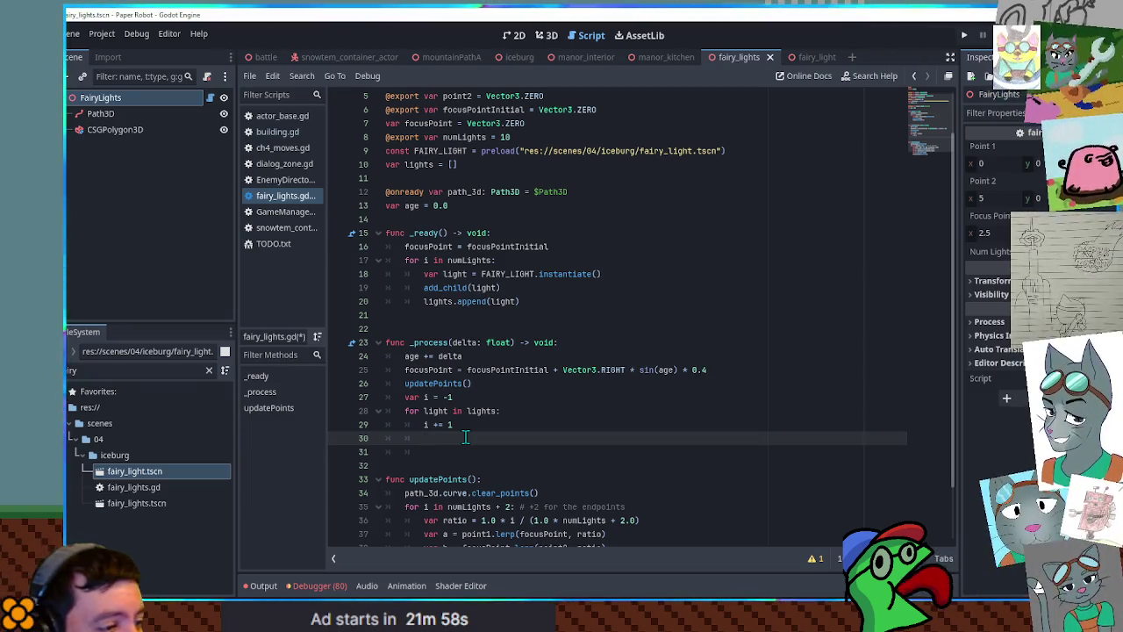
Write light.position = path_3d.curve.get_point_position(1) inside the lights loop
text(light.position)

────────────────────

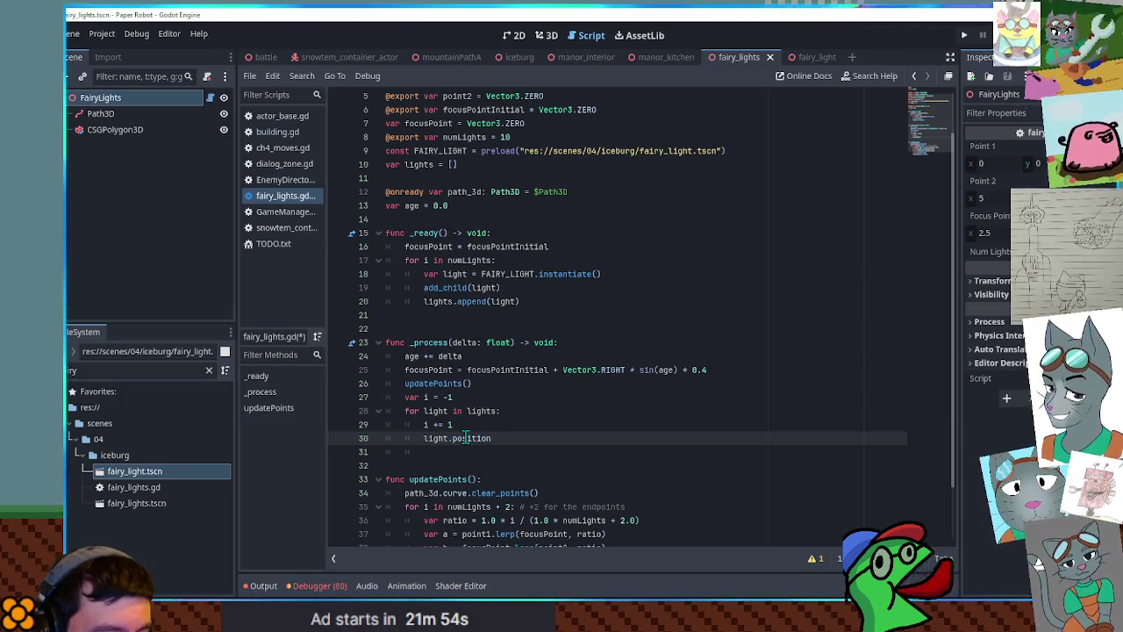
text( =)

────────────────────

The lines to return are those in the material above that hold "position".

RESPONSE BELOW:
Write light.position = path_3d.curve.get_point_position(1) inside the lights loop
text(light.position)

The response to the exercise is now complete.